## Extrait du texte
↓↓↓

V.5. L’identité narrative : une narration mythique

Nous avons vu que, dès lors qu’un sujet formule un récit dans le langage, il existe une amorce de continuité temporelle. Dans ce chapitre, nous allons examiner comment le langage du délire est un langage poétique que l’on retrouve dans le mythe, et qui a pour vocation d’aider à la remémoration : « La mythologie, habitée par le muthos, est un territoire ouvert où tout ce qui se dit dans les différentes registres de la parole se trouve à la merci de la répétition qui transmute en mémorable ce qu’elle a sélectionné » (Eliade, 1981, p. 236).

Le langage poétique est en effet le plus propice à traduire la temporalité circulaire, grâce à des effets de répétition (refrains) et de rythmes (longueur des syllabes). Au départ, il s’agissait de garantir les meilleures conditions pour une transmission, donc de permettre à un récit oral d’être remémoré. Ces rythmes ont été en partie conservés dans la transcription écrite des mythes. Par exemple, dans l’Iliade d’Homère, non seulement la prosodie et la métrique sont les mêmes à l’œuvre du premier au dernier vers (avec l’hexamètre dactylique), mais en outre les effets de répétition ponctuent l’ensemble du texte : « Aurore aux doigts de rose », « Achille aux pieds ailés », « la puissante Héra aux yeux de biche » [littéralement « aux yeux de vache », ce qui était un compliment chez les Grecs. Les vaches ont en effet de grands yeux et de grands cils !], « Zeus l’assembleur de nuées », pour citer les plus célèbres.

↑↑↑

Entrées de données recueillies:
↓↓↓

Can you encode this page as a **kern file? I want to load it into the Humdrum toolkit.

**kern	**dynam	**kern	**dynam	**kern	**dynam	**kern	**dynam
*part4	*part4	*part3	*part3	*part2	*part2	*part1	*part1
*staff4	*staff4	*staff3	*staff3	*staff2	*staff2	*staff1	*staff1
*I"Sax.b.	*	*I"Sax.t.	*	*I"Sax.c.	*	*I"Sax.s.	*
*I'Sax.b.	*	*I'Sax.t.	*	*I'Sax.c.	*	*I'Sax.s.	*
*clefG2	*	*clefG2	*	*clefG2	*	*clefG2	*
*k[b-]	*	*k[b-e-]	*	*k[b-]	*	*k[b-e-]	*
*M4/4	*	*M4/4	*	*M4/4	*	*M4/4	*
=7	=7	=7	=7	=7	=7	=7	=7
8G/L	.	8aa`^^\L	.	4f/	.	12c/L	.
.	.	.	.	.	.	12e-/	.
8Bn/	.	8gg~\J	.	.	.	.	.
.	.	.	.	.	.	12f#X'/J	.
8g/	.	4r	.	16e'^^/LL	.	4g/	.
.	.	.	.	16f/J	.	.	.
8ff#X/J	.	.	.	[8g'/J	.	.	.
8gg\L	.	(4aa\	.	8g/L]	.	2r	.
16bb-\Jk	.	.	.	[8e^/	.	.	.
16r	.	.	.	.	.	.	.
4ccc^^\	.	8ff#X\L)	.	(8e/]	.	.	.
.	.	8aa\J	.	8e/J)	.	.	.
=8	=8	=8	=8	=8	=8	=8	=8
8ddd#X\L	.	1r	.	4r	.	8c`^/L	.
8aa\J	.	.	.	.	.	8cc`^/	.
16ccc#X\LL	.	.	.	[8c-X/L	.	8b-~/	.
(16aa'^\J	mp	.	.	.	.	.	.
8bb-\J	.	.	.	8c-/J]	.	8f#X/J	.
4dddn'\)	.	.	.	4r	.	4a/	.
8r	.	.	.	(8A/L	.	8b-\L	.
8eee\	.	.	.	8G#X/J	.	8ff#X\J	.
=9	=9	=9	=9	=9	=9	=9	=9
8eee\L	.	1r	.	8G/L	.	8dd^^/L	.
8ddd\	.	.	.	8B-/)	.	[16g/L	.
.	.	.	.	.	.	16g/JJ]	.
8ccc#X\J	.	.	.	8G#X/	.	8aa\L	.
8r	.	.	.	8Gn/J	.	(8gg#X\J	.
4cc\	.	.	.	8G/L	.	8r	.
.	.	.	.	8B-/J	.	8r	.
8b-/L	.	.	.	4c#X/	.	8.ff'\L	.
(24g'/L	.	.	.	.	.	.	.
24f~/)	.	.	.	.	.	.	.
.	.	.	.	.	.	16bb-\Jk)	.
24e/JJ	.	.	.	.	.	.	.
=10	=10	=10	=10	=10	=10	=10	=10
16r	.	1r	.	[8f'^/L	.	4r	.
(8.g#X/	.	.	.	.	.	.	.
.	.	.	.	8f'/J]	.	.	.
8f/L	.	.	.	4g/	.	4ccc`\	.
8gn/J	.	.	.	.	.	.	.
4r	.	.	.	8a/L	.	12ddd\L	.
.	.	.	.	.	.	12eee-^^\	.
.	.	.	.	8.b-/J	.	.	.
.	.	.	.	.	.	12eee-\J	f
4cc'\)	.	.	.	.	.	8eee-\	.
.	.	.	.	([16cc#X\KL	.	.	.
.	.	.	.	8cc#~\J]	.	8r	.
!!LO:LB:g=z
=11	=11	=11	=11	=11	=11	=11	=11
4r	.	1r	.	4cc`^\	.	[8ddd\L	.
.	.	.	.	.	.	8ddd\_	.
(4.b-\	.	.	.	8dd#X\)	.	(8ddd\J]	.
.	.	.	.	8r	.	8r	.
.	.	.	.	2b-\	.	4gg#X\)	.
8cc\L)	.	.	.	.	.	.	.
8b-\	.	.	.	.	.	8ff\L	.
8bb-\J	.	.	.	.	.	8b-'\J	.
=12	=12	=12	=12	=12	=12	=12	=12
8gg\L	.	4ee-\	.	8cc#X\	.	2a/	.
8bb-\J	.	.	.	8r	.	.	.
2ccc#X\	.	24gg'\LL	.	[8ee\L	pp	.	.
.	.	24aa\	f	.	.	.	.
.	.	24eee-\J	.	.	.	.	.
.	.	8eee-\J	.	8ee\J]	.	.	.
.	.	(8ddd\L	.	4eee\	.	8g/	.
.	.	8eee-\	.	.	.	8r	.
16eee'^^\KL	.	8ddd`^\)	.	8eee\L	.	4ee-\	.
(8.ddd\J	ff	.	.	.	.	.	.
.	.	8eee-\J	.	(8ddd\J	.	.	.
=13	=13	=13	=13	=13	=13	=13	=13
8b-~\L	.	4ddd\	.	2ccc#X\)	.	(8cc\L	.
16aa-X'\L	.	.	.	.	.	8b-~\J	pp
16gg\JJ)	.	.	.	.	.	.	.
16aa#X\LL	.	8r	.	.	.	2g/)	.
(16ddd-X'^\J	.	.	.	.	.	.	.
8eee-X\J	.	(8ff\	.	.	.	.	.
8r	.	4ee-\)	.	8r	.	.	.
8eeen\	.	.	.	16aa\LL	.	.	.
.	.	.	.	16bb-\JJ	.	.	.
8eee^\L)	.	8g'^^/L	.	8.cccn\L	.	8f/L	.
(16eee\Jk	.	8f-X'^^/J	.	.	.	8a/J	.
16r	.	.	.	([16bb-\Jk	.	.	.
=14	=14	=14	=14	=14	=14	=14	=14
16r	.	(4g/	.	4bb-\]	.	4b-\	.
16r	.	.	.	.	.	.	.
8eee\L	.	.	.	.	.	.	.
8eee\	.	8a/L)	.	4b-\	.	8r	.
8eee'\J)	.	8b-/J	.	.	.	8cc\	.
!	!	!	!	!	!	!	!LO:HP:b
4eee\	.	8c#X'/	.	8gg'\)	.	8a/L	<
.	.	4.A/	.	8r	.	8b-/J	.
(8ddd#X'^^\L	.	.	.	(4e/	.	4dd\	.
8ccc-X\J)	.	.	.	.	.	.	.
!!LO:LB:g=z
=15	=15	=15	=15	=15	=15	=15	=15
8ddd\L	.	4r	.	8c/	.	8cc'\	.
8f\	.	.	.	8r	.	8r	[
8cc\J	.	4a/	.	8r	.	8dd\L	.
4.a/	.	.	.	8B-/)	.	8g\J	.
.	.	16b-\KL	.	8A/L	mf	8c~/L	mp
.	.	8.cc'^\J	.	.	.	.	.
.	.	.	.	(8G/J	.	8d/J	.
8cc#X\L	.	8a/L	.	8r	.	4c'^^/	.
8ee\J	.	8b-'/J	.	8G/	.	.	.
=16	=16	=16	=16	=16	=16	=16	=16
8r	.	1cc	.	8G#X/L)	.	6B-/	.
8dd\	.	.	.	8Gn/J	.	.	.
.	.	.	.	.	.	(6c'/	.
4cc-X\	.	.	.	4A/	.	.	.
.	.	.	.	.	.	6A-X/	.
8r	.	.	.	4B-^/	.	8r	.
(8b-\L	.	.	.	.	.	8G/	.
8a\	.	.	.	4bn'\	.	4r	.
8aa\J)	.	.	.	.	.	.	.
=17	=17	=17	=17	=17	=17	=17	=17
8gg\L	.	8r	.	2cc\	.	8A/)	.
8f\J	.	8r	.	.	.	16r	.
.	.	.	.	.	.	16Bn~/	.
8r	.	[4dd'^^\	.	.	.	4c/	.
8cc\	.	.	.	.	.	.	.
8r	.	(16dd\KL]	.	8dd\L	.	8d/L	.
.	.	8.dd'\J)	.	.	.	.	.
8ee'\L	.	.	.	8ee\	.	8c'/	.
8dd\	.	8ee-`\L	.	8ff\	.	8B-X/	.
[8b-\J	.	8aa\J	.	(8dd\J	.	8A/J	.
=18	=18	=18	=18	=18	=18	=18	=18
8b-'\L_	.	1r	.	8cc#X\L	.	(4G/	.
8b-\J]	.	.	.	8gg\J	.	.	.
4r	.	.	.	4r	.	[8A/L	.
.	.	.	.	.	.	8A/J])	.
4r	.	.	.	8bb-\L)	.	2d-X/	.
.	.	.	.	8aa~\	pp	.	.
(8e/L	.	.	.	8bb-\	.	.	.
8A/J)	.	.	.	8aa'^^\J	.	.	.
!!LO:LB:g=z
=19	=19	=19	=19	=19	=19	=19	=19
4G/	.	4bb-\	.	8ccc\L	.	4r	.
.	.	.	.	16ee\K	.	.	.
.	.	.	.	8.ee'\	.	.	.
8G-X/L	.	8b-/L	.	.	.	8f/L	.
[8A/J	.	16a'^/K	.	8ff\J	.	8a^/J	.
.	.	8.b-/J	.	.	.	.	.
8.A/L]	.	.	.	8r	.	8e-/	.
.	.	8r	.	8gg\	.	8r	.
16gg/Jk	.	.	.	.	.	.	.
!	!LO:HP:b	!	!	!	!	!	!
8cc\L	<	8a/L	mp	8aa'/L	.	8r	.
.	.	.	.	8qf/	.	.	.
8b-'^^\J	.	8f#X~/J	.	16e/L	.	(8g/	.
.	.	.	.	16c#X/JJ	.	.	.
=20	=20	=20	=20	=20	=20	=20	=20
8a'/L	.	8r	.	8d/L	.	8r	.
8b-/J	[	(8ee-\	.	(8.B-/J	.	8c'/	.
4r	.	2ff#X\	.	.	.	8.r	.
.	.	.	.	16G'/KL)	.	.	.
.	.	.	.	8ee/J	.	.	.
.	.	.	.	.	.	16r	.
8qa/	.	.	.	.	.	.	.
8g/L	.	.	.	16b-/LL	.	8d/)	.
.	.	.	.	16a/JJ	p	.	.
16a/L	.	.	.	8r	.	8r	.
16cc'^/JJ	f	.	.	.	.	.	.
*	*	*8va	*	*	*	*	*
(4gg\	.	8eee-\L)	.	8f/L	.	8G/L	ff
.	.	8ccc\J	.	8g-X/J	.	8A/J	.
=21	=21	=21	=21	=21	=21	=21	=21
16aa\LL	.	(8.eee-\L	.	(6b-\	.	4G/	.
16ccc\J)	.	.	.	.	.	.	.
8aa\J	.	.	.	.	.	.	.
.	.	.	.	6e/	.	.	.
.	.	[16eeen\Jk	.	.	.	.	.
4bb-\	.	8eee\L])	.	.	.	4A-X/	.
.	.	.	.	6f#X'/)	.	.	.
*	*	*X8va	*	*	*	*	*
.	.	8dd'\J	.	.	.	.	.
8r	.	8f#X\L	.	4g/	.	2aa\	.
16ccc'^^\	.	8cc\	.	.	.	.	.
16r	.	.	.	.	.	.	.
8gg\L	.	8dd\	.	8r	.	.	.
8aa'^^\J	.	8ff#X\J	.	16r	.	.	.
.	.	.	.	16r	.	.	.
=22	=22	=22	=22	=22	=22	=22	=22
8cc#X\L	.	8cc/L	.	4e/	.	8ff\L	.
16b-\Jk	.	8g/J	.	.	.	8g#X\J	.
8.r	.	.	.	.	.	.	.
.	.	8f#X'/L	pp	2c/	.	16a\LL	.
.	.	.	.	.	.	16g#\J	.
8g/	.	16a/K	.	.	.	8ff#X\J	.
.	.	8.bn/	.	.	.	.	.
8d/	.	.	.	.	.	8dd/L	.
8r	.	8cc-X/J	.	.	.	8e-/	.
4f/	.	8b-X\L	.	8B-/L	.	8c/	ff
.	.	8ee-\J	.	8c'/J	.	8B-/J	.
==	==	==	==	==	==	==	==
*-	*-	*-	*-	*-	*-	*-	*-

↑↑↑

## Consigne
Reproduisez à l'identique tout le passage de l'extrait sur la narration mythique, depuis « Nous avons vu » jusqu'à « 1981, p. 236). ». Appuyez-vous uniquement sur l'extrait.

## Réponse attendue
Nous avons vu que, dès lors qu’un sujet formule un récit dans le langage, il existe une amorce de continuité temporelle. Dans ce chapitre, nous allons examiner comment le langage du délire est un langage poétique que l’on retrouve dans le mythe, et qui a pour vocation d’aider à la remémoration : « La mythologie, habitée par le muthos, est un territoire ouvert où tout ce qui se dit dans les différentes registres de la parole se trouve à la merci de la répétition qui transmute en mémorable ce qu’elle a sélectionné » (Eliade, 1981, p. 236).